**What is expected**
Please report how many lines in the records below contain the string "instances", with case counting, and give only that number.

**Materials provided**
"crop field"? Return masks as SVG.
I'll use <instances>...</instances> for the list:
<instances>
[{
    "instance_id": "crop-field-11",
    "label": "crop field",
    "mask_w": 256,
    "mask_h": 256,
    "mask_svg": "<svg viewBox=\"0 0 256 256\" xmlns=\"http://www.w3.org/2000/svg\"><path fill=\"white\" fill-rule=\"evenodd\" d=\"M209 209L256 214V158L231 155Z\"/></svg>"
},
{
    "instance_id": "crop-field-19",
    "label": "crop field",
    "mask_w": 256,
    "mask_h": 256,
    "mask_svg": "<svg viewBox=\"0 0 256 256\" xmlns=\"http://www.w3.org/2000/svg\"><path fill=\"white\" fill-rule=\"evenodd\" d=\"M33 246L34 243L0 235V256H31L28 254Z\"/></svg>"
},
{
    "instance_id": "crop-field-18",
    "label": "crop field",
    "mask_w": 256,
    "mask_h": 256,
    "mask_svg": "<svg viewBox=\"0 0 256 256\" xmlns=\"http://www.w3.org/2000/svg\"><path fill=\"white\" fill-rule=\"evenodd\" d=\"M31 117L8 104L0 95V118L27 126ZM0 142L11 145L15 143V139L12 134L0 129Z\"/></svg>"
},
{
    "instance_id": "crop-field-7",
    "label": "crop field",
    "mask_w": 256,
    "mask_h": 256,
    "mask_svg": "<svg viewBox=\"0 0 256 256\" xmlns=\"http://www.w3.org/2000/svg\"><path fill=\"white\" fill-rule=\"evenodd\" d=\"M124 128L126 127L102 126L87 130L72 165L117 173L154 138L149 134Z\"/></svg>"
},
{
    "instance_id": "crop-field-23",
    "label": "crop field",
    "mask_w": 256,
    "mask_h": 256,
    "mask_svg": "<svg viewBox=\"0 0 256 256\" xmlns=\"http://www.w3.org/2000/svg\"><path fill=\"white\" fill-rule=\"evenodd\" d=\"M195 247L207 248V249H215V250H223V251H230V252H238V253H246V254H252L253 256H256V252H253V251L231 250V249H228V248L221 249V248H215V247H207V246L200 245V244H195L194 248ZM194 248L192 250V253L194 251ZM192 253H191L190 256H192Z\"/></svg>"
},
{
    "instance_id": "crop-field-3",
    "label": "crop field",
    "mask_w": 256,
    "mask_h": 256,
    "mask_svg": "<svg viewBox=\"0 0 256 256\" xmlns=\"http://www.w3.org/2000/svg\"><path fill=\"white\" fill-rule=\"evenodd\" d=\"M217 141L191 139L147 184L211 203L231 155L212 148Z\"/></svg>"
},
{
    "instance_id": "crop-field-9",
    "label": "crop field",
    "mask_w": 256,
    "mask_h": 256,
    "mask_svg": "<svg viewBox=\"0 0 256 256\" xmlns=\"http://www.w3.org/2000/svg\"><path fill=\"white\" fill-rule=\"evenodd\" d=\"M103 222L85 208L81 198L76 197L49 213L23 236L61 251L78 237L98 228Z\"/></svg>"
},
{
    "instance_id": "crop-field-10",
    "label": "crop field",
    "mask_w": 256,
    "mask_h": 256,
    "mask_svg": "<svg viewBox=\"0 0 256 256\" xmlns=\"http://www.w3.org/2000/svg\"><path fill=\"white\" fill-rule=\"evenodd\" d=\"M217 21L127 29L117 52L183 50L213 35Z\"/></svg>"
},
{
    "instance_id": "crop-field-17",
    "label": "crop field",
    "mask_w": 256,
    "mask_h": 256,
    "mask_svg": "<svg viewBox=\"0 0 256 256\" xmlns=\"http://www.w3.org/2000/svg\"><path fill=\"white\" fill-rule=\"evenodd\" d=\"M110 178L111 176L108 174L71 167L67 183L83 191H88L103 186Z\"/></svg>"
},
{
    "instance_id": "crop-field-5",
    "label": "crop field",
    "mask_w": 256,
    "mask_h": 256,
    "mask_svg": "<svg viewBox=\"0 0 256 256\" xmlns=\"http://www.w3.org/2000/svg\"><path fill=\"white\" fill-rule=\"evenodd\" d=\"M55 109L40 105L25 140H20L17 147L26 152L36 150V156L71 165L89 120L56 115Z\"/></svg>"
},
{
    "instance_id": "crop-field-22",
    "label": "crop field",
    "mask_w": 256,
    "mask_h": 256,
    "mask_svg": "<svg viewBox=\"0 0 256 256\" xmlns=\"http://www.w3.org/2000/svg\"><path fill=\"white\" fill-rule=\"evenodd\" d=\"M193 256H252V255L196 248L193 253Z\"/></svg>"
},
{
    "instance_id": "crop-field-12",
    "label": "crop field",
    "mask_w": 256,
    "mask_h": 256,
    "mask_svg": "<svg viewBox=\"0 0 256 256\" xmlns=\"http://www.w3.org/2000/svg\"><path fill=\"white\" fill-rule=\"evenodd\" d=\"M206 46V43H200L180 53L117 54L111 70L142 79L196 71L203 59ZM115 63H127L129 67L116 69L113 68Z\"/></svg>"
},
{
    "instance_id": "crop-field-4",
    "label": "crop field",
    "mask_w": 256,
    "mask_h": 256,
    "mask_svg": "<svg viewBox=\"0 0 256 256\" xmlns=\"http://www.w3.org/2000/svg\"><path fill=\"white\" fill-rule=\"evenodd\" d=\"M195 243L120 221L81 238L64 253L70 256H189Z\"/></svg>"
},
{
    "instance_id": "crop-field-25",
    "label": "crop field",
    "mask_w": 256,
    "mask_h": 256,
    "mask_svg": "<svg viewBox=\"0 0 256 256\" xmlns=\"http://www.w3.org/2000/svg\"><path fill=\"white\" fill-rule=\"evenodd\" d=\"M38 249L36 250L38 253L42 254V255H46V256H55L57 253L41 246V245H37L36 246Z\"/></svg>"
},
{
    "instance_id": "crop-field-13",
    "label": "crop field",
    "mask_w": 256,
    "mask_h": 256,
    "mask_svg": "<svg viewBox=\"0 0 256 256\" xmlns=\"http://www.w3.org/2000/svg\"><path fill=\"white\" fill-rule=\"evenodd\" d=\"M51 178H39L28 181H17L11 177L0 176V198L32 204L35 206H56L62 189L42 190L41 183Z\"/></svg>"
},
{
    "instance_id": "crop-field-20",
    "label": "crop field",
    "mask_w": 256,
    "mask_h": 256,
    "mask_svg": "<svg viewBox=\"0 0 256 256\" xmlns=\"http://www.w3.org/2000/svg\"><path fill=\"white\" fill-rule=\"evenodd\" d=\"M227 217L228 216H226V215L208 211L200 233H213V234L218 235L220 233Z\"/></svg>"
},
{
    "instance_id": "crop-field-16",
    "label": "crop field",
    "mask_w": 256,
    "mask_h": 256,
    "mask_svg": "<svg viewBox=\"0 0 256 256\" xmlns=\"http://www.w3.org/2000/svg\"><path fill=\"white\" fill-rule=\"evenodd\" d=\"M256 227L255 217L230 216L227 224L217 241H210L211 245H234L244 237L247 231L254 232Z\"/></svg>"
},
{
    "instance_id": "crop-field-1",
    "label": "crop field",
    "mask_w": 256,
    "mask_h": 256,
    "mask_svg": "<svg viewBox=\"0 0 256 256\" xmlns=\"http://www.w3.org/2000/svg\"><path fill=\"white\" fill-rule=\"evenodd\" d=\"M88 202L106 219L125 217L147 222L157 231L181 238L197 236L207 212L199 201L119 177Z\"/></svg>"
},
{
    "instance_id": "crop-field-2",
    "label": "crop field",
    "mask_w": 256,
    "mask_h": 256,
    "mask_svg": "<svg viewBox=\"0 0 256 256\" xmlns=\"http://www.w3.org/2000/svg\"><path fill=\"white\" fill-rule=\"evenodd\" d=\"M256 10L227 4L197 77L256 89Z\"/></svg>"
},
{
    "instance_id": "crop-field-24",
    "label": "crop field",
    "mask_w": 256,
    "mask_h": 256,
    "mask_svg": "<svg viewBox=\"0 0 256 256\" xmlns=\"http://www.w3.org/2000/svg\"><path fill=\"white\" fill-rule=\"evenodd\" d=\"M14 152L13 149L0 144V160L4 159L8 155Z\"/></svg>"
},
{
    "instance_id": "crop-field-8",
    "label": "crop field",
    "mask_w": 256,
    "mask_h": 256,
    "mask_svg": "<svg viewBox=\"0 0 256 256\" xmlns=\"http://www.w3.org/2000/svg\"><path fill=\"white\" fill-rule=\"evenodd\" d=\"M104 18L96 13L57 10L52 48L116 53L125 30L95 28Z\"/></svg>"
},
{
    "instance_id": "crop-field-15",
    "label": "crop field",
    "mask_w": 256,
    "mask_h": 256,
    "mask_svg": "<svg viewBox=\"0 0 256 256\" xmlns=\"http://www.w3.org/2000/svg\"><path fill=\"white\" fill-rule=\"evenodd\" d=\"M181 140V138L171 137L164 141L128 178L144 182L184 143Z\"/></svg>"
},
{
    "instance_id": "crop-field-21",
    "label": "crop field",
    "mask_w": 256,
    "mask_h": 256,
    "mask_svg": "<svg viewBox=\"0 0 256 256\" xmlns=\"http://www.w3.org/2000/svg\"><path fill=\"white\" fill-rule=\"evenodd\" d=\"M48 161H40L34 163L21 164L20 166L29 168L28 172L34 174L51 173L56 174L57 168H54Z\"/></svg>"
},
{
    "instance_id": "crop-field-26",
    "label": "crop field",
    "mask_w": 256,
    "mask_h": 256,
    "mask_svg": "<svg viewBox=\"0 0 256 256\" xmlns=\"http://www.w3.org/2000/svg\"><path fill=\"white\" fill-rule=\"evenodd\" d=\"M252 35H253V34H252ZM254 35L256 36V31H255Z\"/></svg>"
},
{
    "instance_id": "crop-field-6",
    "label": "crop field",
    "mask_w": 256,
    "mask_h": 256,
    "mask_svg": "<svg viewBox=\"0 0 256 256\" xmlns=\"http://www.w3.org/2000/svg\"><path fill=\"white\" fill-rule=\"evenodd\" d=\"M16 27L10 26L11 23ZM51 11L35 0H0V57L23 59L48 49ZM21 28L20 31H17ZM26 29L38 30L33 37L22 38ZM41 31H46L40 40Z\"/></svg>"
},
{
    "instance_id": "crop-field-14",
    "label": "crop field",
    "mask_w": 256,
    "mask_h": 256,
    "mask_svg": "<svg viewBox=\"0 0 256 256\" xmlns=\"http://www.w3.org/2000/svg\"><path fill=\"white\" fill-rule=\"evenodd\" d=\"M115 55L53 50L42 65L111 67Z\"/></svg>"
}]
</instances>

**Output of the exercise**
3